Stuck in the middle, AIPAC  struggles to keep Israel somewhat above the political fray and to formulate a new consensus over what it means to be pro-Israel in a polarized America. 

3. The real—and perceived—threats to the U.S.-Israel alliance

But where does this new consensus lay?

In the old world, AIPAC—and most of the organized pro-Israel Jewish community—had a clear agenda: support for U.S. military aid to Israel, resolution of the conflict based on a two-state solution (without too much pressure on Israel) and ensuring Iran does not acquire nuclear weapons.

All of these have since been muddled.

Unconditional military aid is no longer the mainstay of the Democratic Party’s approach to the region. Sure, most Democrats are still on board with the idea of providing Israel with a $3.8 billion annual aid package, no questions asked. But when leading candidates vying to become the party’s standard-bearers, including Bernie Sanders and Elizabeth Warren (and perhaps Pete Buttigieg, who has waffled on the issue), state they won’t sign a blank check, AIPAC understands that reality has changed. This is the reason for its now-retracted ad campaign, and this is why the Democratic Majority for Israel, a PAC with a similar approach to AIPAC’s, has run attack ads against Sanders in Iowa.

The two-state solution is also no longer a consensus.

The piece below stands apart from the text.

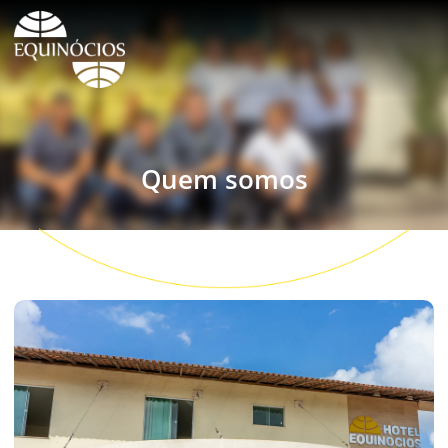
Quem somos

It has been denounced by powerful pro-Israel groups on the right and has been diminished by Trump’s peace plan (which was endorsed by Benjamin Netanyahu) by drafting a map that strays far from the 1967 borders and mounting requirements for Palestinians to even enter negotiations on a state which will not control its borders or have a military force.

And while Iran still remains a source of concern to all sides (despite deep differences on how to deal with it) much of the pro-Israel resources have been dedicated in recent years to fighting BDS, a boycott movement that has shown little to no impact on Israel’s economy or its global standing.

4. Left out of Trump’s plan

As the pro-Israel field turns more polarized, the role of middle-of-the-road groups becomes less important. AIPAC noticed this during the 2015 debate over the Iran nuclear deal when the Obama administration focused on working with more liberal Jewish groups that showed support for the plan. The trend became even clearer in the past few years, as the Trump administration worked to formulate its peace plan. AIPAC was consulted with, but so was everyone else. Top officials in the Jewish world say that Trump’s peace team, led by Jared Kushner and Jason Greenblatt at the time, made an effort to reach out to all groups, with very general presentations. The details, the ins and outs of the plan, which used to be a place where AIPAC could show its strength, were kept to the White House team and Israel’s ambassador to Washington. AIPAC heard about the details when announced in the White House East Room just like everyone else.

5. But AIPAC is not down

AIPAC may have taken a hit with its clumsy attempt to fight back liberal criticism of Israeli policies while refusing to jump on the Trump bandwagon. But in three weeks, when tens of thousands of the lobby’s activists descend on the Washington Convention Center and then flock to Capitol Hill, it will be yet another very visual demonstration where the power of the pro-Israel community rests.

For decades, AIPAC has maintained its bipartisan status (critics would argue it is no more than a bipartisan veneer) by appointing board members from both sides, working hard to welcome Democrats and Republicans alike, and avoiding unnecessary partisan battles.

That is no longer sufficient.

The idea that Israel is a bipartisan issue has been laid to rest. Now, the lobby needs to break down the definition of pro-Israelism and find elements in it that can be supported by both sides. If it allows partisanship to take hold, AIPAC will cease to exist. No one needs another partisan pro-Israel group. There are plenty out there already, and they’re doing a pretty good job.